Officials in Ukraine say three anti-government protesters have died in the capital, Kyiv, in new clashes with police.
Two protesters were reported to have gunshot wounds. A medical official said another activist fell to his death at the site of the clashes.
Reports say the police were trying to dismantle a protest camp in Kyiv Wednesday and fired tear gas at demonstrators, who responded by hurling stones and homemade explosives at police.
The U.S. Embassy in Kyiv said in a statement Wednesday that it has revoked the visas of several Ukrainian nationals linked to the violence. The names of those Ukrainians were not released.
The U.S. State Department said it "condemns the increasing violence on the streets of Kyiv, which has led to casualties and the shooting deaths of two protesters" and urges "all sides to immediately de-escalate the situation and refrain from violence."
The State Department said the increased tensions in Ukraine "are a direct consequence of the Ukrainian government's failure to engage in real dialogue and the passage of anti-democratic legislation on January 16."
It also criticized some opposition elements, including the far-right group Right Sector, saying its actions "are inflaming conditions on the streets and undermining the efforts of peaceful protestors."
And European Commission President José Manuel Barroso said Wednesday he was "shocked" by the deaths of protesters in Ukraine. "We deplore in strongest possible terms the use of force and violence, and call on all sides to immediately refrain from it, and start taking steps that would help de-escalate the situation," he said.
Mr. Barroso added that Ukrainian authorities have "the fundamental responsibility" to de-escalate the crisis and "engage in a genuine dialogue with the opposition."
Ukrainian President Viktor Yanukovych met Wednesday with three opposition leaders -- former heavyweight boxer Vitali Klitschko of the Udar party; former economy minister Arseny Yatsenyuk, of jailed former prime minister Yulia Tymoshenko's party; and nationalist Oleh Tiahnybok of the far-right Freedom party.
There was no immediate word on the substance or outcome of that meeting.
On Tuesday, Ukrainian prime minister Mykola Azarov warned the protesters that authorities might use force. Mr. Azarov told Russia's Vesti 24 television that if those he called "provocateurs" did not stop inciting clashes, officials would have no other choice.
The number of injured protesters reached the hundreds by Tuesday, when the anti-government protesters marched through Kyiv for a third straight day. They are protesting President Viktor Yanukovych's November decision to back out of a trade deal with the European Union in favor of closer ties with Russia.
The marchers are also upset over laws recently enacted that tighten restrictions on protests.

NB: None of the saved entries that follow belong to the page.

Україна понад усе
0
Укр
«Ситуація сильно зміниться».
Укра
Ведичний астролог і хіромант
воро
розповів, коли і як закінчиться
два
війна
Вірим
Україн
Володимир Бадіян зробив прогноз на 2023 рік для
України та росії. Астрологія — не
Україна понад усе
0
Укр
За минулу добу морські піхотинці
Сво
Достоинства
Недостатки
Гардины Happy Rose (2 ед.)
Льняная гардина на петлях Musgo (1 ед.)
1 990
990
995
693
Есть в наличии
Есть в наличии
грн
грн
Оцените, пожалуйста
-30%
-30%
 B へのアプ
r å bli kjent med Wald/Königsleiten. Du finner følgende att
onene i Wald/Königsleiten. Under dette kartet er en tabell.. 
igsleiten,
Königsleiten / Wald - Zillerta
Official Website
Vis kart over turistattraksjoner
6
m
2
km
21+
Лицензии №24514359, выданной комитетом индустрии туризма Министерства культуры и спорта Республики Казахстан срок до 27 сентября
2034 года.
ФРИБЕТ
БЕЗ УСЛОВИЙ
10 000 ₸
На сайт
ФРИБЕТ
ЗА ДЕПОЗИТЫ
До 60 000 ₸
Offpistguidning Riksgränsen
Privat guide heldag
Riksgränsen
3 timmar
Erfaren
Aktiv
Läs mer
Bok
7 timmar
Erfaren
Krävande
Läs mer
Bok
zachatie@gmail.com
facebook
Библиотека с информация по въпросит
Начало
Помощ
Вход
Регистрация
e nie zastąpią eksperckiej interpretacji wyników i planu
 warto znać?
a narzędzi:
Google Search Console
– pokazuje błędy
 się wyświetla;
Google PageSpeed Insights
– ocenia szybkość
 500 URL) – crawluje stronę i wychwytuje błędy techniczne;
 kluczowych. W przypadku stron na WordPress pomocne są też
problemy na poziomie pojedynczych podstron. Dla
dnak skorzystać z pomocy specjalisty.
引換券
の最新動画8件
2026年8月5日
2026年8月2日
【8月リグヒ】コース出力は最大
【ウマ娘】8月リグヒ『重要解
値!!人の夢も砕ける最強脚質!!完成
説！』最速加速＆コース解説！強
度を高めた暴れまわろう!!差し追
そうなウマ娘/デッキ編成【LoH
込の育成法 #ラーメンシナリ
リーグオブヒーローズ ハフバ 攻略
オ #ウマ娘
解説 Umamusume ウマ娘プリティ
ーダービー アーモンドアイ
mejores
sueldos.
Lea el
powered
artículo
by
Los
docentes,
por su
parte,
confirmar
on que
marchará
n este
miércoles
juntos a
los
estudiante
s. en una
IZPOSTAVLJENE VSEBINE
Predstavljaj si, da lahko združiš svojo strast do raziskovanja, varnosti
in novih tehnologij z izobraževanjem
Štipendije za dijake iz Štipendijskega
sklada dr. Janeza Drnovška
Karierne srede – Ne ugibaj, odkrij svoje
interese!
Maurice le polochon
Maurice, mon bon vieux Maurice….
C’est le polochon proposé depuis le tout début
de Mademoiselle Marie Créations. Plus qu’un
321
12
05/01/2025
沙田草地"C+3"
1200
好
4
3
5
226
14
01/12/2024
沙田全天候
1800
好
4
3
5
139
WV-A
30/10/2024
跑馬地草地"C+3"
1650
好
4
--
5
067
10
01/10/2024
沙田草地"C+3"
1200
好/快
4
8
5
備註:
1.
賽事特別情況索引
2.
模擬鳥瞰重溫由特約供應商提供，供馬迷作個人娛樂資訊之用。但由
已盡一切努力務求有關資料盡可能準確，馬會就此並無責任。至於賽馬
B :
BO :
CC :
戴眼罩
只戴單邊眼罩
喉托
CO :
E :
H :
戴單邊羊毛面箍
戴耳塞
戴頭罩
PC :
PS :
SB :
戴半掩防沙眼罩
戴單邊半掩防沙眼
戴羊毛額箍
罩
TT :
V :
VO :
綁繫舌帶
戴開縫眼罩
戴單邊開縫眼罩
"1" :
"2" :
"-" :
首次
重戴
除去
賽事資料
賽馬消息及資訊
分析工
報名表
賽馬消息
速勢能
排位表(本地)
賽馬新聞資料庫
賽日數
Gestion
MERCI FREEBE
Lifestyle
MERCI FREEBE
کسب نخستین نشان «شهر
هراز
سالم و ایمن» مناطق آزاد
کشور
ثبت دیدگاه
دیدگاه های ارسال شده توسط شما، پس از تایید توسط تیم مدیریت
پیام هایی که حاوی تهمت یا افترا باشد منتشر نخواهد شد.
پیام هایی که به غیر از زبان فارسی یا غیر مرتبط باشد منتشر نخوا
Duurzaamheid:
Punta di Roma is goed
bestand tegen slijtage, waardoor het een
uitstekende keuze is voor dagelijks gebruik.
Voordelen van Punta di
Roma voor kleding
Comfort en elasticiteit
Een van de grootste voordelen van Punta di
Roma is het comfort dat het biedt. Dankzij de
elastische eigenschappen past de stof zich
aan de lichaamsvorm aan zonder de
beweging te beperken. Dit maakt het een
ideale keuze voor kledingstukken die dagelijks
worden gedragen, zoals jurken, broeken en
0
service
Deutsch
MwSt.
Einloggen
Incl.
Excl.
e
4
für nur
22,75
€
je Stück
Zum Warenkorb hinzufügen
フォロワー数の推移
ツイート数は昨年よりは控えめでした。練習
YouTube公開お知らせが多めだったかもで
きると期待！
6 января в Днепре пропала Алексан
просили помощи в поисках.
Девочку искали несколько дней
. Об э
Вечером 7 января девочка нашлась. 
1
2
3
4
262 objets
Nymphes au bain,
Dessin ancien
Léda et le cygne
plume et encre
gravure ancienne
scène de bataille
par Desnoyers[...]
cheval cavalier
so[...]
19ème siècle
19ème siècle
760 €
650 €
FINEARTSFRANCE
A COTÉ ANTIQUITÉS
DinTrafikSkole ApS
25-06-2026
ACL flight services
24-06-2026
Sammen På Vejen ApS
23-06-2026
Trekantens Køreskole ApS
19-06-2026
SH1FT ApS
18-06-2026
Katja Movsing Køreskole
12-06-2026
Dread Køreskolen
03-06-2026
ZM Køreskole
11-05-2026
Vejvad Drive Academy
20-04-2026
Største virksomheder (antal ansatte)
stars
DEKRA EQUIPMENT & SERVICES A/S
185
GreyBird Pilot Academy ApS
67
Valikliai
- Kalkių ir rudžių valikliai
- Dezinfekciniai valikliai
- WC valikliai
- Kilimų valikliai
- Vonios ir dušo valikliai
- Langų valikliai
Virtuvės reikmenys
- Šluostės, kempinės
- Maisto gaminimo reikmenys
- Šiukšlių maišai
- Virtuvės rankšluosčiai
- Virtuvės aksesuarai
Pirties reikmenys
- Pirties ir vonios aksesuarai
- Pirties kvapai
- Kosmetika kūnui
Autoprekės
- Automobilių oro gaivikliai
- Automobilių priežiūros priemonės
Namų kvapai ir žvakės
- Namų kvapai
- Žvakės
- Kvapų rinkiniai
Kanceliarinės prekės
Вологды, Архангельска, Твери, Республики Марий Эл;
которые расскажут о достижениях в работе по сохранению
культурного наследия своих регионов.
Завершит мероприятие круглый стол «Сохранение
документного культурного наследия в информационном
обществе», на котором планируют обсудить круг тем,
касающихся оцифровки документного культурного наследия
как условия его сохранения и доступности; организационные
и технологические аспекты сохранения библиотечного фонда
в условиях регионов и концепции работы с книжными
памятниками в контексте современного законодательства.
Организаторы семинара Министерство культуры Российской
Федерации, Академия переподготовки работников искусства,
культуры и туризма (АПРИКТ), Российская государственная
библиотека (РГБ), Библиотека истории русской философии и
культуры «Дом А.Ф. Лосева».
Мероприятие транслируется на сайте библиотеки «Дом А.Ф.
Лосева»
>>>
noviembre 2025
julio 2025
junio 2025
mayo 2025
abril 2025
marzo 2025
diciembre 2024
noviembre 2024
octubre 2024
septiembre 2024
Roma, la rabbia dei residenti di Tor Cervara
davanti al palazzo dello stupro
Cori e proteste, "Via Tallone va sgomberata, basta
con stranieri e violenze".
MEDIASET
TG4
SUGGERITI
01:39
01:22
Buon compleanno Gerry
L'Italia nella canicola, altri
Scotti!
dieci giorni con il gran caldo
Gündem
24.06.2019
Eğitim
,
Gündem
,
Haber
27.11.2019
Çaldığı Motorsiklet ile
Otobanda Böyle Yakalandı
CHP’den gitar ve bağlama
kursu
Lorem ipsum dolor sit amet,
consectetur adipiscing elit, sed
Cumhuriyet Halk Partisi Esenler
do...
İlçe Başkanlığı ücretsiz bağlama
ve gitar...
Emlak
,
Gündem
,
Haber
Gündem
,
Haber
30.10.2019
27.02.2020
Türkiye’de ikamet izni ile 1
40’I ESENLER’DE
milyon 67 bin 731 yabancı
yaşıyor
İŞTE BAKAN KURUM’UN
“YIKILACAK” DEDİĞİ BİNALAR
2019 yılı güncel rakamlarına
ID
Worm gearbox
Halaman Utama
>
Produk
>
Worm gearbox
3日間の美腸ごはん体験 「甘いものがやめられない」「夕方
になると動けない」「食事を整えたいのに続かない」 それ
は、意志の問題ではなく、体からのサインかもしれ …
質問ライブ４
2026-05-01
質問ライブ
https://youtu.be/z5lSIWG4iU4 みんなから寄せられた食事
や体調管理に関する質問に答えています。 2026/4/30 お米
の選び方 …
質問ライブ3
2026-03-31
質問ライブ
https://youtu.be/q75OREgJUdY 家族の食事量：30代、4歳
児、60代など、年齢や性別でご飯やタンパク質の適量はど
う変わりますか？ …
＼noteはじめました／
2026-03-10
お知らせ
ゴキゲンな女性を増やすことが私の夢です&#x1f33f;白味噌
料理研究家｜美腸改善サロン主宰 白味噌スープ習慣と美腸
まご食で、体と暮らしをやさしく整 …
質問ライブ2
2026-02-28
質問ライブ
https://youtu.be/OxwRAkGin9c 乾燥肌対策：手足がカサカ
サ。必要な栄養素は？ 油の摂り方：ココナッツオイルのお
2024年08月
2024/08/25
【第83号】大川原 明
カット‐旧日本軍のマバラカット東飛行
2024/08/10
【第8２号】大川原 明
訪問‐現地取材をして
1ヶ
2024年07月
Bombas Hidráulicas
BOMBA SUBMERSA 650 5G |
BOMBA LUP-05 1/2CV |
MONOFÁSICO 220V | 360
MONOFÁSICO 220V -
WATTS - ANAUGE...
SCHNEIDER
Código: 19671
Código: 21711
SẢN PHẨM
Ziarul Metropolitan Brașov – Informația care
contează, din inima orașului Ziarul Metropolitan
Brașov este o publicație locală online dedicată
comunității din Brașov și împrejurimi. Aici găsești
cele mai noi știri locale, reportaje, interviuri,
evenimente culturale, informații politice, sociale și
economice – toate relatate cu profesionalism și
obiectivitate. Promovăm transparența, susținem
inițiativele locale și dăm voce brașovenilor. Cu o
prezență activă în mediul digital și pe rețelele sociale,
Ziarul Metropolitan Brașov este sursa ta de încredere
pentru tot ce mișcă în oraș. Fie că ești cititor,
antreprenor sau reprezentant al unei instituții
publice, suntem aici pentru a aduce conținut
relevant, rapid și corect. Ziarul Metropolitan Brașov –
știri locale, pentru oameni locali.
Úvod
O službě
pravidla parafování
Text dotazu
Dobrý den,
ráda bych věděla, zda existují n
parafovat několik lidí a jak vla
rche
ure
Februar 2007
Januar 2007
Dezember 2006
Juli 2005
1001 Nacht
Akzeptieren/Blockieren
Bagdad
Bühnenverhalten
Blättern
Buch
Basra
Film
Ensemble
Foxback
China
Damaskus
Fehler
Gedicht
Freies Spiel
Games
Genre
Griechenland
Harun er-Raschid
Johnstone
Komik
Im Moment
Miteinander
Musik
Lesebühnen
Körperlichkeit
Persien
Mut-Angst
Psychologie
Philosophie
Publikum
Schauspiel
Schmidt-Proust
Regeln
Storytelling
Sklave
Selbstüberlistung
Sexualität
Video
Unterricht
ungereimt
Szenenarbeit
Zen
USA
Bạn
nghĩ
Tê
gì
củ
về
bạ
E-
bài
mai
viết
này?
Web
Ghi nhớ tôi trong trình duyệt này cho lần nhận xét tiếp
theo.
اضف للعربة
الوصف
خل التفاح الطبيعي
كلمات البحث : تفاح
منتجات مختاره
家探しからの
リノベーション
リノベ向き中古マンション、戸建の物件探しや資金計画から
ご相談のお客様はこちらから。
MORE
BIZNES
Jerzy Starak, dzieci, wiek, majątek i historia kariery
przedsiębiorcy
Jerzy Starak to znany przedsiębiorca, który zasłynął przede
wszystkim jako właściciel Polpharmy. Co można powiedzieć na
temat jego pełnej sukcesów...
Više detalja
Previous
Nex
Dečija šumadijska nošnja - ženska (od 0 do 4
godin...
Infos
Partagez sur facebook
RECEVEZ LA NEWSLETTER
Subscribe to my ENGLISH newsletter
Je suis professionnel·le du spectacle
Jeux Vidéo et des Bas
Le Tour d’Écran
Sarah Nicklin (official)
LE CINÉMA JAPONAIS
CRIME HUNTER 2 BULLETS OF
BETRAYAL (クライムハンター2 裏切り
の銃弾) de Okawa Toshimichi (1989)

Mr. Yanukovych has offered to meet with opposition leaders.
Russian Foreign Minister Sergei Lavrov said Tuesday the situation in Ukraine is "spinning out of control." Lavrov said Tuesday that Russia is doing everything it can to help "stabilize the situation" without meddling in Ukrainian domestic affairs.
In Washington, the U.S. Broadcasting Board of Governors expressed outrage for the bloody police attacks on dozens of journalists in Kyiv, including RFE/RL reporter Dmytro Barkar and cameraman Ihor Iskhakov. They were covering the protests on Monday when they were beaten and struck on the head by members of the elite Berkut police force.